I would like every line of the records below that contains the word "lines" copied.

╔══

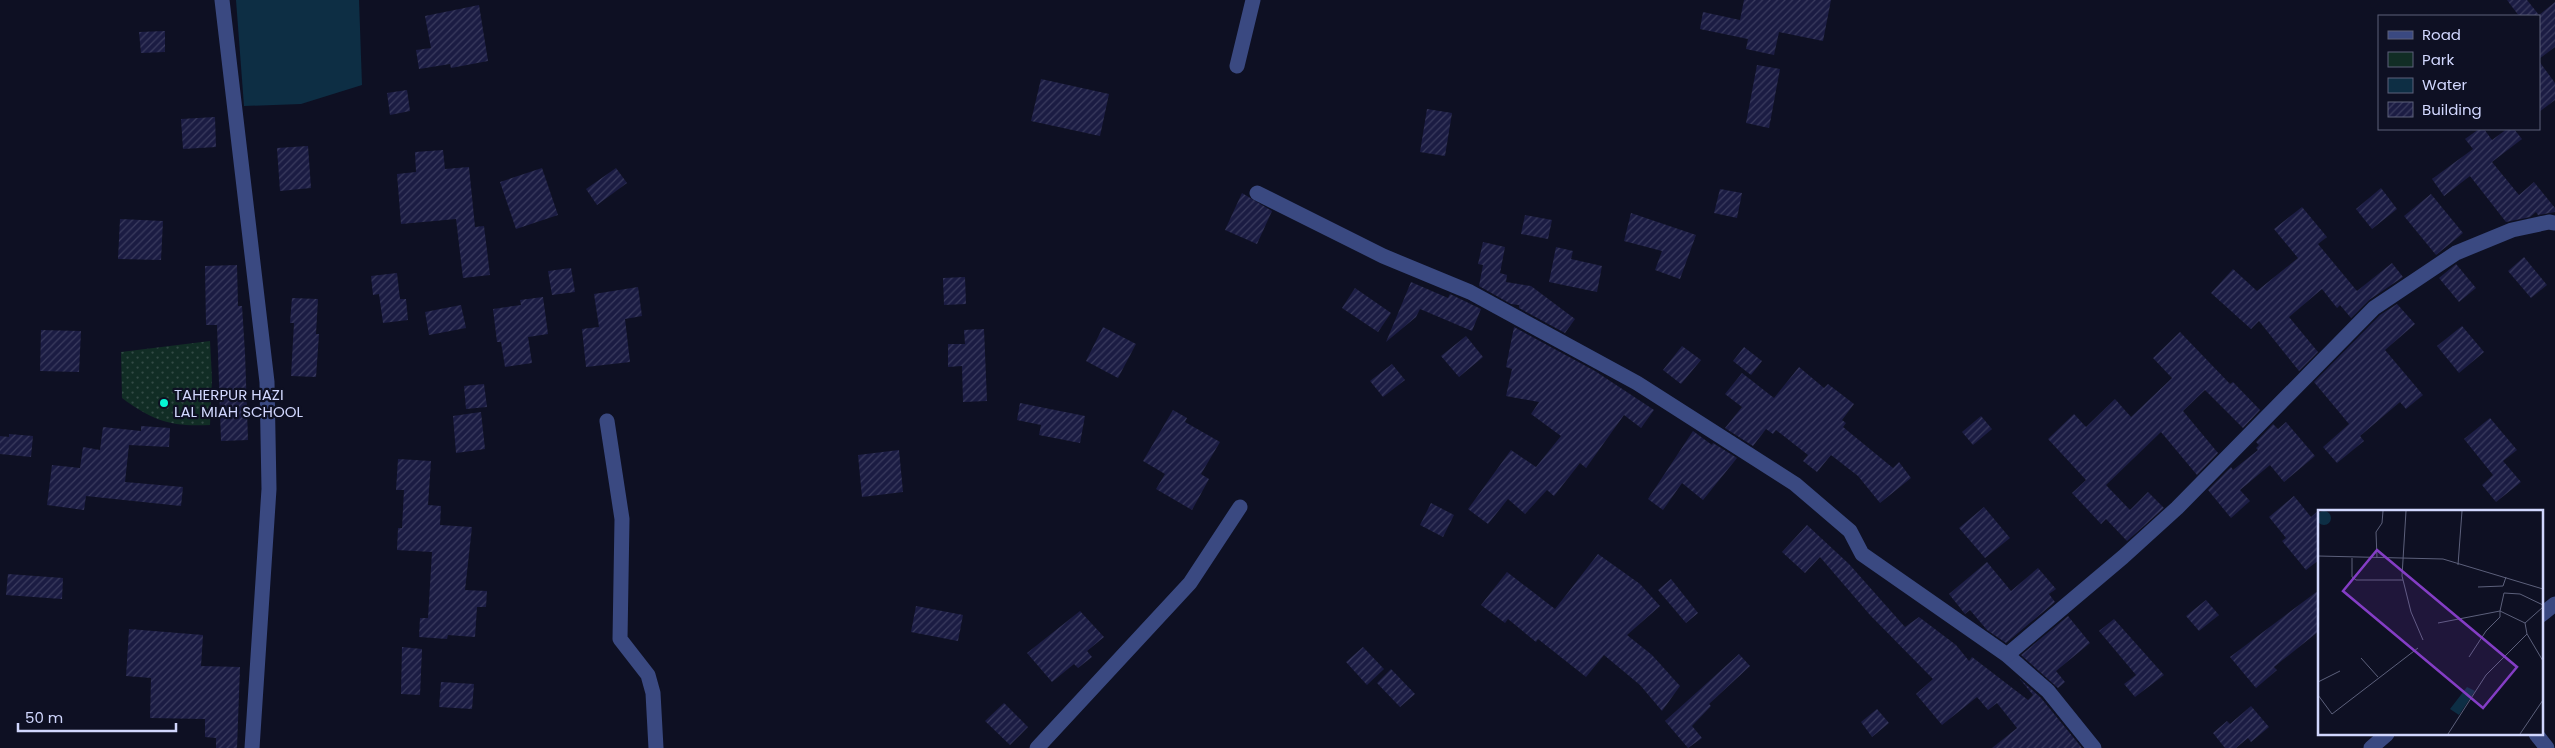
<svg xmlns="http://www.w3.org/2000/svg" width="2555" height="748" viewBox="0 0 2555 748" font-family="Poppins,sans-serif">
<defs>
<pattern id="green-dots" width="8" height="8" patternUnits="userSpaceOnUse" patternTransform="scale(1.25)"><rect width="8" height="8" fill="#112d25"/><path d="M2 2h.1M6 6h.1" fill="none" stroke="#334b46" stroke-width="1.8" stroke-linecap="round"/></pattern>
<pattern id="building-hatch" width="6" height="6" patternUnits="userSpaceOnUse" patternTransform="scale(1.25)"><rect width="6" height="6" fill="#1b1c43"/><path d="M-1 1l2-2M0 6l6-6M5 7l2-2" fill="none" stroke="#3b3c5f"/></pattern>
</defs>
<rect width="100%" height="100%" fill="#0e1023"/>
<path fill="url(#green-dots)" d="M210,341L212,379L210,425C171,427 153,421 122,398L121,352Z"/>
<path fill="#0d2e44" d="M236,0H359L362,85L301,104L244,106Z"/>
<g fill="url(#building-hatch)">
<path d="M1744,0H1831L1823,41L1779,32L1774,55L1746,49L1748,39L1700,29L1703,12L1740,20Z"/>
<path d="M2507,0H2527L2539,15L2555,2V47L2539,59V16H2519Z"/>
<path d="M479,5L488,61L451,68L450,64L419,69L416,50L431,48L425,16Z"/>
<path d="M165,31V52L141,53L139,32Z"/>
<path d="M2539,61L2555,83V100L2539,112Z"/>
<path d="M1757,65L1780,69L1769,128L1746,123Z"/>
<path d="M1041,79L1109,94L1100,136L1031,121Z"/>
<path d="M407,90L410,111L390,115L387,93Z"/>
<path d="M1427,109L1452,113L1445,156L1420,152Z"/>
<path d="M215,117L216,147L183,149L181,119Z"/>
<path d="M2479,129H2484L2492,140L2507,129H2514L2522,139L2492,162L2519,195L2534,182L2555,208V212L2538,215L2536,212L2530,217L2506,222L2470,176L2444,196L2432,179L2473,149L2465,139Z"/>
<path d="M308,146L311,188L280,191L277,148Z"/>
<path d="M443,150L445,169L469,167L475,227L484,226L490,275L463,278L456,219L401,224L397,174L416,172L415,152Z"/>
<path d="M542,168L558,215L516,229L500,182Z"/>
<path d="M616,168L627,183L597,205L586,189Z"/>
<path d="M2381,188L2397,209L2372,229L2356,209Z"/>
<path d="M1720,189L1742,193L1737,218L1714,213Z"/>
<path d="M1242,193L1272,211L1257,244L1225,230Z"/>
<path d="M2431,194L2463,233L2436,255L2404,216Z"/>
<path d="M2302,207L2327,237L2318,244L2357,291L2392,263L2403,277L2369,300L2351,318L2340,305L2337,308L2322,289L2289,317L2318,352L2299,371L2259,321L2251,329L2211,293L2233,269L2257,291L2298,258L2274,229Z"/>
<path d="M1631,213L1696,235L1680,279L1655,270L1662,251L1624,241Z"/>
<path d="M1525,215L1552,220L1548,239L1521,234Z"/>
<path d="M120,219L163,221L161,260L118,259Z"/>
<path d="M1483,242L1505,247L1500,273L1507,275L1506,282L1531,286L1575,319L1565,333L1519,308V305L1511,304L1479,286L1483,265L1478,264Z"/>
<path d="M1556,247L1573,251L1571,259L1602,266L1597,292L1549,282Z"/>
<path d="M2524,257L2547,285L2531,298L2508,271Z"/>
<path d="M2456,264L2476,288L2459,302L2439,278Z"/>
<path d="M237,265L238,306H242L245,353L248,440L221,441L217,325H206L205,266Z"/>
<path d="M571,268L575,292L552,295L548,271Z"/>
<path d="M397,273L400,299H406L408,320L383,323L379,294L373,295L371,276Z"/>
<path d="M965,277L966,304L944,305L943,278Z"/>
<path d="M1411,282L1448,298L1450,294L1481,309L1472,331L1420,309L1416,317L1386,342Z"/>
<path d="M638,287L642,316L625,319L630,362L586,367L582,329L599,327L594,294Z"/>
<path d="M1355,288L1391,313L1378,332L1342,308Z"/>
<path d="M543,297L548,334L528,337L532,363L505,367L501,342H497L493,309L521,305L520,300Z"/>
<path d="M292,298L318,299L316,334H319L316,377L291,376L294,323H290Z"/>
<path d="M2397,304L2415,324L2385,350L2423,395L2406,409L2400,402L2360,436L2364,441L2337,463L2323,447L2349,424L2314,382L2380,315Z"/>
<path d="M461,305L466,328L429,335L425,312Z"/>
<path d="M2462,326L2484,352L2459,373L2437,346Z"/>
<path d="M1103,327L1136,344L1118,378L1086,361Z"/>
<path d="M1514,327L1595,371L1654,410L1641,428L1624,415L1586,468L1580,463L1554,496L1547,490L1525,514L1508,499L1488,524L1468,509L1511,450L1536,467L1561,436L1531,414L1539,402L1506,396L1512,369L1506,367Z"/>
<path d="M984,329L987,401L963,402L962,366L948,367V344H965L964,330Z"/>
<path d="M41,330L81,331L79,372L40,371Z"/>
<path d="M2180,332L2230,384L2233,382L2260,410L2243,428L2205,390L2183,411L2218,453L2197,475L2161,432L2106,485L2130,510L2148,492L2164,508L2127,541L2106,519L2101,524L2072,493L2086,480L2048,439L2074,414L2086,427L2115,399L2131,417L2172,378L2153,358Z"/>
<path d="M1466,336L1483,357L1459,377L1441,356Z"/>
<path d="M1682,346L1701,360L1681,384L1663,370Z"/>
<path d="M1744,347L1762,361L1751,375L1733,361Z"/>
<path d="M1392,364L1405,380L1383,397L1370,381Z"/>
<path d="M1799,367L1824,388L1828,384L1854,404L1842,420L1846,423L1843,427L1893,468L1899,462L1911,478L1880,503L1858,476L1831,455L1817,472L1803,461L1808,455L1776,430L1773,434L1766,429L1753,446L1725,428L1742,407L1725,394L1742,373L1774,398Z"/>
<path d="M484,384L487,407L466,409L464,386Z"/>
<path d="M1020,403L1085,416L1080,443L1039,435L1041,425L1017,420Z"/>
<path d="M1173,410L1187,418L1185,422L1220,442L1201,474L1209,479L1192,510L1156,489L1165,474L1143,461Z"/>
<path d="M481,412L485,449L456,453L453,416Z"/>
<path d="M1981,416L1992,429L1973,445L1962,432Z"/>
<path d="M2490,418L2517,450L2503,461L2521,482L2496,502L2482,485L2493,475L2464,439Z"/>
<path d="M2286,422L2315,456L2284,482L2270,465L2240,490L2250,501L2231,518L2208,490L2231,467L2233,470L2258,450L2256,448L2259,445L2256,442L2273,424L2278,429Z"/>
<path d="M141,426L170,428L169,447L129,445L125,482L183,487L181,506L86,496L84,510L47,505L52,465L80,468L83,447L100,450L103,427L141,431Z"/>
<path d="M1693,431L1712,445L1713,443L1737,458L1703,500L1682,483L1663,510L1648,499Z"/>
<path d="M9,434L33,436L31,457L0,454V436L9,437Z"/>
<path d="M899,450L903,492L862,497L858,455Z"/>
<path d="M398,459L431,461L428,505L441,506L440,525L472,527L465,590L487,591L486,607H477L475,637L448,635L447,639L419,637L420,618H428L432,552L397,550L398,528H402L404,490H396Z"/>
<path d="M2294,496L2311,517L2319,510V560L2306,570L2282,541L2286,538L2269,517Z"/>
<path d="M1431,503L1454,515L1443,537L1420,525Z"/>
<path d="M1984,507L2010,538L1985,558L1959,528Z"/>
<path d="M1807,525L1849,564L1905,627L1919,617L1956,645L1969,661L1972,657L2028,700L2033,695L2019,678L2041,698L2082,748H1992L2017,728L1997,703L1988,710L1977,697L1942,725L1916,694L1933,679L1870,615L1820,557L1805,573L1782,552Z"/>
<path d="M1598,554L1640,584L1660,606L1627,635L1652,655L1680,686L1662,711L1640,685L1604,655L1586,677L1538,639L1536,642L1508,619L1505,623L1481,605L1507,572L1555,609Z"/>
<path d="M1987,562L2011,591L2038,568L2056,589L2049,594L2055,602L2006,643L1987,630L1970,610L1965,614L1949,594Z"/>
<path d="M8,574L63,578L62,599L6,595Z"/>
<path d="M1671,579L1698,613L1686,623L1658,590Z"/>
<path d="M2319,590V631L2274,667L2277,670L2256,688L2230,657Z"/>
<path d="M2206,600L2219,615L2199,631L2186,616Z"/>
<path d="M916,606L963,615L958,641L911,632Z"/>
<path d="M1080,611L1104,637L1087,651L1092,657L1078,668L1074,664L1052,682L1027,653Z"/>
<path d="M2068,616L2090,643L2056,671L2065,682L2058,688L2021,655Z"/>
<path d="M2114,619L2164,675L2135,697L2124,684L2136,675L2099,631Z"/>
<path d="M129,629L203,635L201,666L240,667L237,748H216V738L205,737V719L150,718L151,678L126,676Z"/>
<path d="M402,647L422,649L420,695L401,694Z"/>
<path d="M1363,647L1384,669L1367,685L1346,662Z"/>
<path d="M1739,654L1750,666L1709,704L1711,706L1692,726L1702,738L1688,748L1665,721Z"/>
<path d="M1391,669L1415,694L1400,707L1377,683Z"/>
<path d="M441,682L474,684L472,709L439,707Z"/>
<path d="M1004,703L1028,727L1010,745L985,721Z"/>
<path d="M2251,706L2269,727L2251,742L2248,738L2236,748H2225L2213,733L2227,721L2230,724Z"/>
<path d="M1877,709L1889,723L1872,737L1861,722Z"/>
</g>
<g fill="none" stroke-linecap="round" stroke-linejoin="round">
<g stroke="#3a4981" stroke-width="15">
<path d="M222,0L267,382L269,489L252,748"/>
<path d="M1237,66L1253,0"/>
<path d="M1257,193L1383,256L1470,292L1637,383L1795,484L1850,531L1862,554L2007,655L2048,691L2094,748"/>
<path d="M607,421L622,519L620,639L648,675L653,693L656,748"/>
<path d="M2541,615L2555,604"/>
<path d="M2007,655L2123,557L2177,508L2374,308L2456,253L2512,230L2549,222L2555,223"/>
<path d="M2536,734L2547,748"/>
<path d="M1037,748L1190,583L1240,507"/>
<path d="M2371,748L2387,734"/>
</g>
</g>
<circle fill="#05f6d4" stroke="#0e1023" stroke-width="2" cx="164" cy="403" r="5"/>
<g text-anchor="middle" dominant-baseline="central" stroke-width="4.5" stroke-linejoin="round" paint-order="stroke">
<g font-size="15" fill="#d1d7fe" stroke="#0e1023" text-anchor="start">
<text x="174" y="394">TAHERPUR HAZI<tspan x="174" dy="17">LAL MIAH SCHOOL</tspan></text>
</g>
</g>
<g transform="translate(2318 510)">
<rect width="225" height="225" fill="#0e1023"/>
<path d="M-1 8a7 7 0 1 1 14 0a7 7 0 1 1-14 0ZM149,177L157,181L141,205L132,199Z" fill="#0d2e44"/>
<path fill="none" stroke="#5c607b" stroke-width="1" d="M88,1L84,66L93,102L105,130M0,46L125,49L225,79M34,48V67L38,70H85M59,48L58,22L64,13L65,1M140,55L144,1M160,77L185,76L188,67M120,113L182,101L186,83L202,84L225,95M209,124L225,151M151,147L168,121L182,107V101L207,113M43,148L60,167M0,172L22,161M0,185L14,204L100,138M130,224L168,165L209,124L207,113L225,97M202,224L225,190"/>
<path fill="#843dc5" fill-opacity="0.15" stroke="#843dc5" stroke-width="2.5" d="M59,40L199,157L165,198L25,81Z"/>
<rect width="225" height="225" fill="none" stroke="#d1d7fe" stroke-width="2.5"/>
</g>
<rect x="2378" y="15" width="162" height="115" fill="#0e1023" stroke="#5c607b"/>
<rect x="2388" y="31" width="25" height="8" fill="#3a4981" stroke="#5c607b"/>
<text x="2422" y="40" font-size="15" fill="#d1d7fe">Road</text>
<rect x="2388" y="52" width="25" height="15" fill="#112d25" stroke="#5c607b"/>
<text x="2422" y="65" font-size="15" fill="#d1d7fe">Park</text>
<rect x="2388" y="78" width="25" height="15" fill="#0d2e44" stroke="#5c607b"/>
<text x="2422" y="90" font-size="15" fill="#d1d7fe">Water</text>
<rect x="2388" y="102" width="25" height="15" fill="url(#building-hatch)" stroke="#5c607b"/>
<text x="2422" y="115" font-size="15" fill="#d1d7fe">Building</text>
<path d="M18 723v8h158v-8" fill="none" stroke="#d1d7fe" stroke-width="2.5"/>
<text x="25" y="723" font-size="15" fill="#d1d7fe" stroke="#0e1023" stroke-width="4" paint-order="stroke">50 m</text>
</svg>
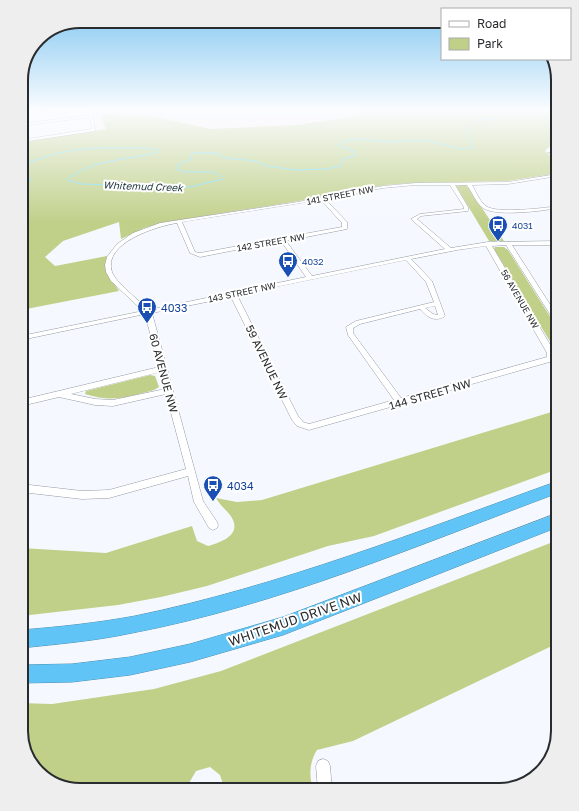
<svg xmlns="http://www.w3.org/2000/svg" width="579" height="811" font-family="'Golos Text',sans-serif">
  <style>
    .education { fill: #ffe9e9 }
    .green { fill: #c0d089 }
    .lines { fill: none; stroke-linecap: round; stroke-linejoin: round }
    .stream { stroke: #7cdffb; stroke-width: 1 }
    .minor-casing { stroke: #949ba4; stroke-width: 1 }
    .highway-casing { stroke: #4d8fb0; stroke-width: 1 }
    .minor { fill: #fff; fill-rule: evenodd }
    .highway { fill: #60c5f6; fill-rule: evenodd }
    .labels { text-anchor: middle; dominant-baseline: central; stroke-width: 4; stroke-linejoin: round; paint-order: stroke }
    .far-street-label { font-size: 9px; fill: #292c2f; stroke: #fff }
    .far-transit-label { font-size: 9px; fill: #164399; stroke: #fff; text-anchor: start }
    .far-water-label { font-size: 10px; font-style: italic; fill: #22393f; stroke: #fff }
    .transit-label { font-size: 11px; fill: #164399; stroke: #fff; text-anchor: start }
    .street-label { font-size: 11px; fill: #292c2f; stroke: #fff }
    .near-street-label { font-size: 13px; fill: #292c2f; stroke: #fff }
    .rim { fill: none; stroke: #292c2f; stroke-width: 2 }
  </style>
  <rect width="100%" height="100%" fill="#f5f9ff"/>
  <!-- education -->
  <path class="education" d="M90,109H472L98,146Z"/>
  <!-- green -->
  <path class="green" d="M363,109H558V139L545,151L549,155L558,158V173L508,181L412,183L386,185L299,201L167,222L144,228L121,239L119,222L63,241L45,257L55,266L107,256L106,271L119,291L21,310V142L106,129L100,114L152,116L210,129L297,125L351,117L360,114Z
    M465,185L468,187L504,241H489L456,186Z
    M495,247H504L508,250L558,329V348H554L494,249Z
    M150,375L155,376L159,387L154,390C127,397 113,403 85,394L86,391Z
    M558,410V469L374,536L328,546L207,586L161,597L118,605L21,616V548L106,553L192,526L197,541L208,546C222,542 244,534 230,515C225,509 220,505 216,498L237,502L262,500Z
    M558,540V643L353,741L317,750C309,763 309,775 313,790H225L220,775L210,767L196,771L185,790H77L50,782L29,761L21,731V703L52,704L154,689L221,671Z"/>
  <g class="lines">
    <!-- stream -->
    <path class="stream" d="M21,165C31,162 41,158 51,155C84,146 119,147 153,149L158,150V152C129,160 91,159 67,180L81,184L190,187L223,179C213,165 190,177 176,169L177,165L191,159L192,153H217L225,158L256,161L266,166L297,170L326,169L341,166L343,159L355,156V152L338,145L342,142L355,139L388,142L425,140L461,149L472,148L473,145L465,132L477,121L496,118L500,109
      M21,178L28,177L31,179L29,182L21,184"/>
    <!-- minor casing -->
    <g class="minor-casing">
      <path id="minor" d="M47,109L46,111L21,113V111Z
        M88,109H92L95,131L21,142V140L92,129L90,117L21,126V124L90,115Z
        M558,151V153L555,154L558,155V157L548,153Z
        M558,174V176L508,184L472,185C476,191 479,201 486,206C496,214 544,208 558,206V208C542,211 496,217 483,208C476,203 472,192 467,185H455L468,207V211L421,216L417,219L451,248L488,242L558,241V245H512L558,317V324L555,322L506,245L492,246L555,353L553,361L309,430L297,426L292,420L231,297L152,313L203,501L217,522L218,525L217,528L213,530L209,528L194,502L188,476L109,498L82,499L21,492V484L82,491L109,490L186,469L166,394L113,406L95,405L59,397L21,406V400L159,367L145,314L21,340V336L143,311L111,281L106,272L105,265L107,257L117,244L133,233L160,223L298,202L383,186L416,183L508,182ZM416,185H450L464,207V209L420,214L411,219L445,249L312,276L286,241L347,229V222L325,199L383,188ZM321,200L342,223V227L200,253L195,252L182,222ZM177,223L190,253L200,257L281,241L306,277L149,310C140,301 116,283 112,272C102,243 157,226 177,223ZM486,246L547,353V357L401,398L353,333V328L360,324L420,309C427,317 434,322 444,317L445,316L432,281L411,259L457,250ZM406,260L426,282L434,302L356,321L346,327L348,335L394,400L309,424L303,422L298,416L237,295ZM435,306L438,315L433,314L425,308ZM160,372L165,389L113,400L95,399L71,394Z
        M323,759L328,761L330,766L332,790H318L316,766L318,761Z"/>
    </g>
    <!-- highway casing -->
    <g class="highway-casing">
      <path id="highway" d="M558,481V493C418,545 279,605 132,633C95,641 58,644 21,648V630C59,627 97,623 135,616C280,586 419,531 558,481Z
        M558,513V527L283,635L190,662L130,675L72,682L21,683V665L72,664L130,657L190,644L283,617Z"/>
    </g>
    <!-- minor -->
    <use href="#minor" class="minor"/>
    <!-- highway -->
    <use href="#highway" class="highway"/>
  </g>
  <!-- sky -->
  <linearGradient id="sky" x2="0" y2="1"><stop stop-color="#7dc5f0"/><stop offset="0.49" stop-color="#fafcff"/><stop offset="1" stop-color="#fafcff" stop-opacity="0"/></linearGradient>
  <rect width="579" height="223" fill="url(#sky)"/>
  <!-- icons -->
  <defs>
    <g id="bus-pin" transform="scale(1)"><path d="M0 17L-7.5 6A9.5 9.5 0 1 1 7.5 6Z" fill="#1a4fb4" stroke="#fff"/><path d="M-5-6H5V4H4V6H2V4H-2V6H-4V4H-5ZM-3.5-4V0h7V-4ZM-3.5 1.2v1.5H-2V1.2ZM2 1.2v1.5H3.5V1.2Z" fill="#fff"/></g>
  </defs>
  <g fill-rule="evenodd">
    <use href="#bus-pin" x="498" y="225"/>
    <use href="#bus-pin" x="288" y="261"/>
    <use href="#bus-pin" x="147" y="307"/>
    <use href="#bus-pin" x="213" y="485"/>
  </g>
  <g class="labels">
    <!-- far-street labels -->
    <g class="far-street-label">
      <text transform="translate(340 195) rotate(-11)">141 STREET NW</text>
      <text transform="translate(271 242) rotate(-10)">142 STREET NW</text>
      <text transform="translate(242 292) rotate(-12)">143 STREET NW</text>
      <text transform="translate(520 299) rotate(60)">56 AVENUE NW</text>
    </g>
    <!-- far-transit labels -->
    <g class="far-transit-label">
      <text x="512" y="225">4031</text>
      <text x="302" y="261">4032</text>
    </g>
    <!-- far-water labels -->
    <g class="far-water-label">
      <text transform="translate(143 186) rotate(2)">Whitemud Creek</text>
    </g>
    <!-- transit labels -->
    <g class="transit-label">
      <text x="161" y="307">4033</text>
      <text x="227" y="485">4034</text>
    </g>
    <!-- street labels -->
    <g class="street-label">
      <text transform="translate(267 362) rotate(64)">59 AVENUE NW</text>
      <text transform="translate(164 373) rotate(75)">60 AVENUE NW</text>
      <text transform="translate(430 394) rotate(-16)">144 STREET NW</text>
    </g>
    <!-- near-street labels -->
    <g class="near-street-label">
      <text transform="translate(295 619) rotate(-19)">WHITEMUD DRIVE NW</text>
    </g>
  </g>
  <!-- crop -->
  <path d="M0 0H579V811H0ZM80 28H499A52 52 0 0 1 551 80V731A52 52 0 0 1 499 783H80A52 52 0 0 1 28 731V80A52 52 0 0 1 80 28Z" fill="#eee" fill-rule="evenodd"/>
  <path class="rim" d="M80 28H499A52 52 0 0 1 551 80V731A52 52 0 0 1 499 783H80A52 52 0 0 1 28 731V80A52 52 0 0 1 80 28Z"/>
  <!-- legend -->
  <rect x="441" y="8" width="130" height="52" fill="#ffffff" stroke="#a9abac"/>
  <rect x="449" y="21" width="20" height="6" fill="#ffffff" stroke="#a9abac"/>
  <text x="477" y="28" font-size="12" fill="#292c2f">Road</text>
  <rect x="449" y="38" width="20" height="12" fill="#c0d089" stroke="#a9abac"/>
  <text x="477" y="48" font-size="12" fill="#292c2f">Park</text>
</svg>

╚══

Task output —
    .lines { fill: none; stroke-linecap: round; stroke-linejoin: round }
  <g class="lines">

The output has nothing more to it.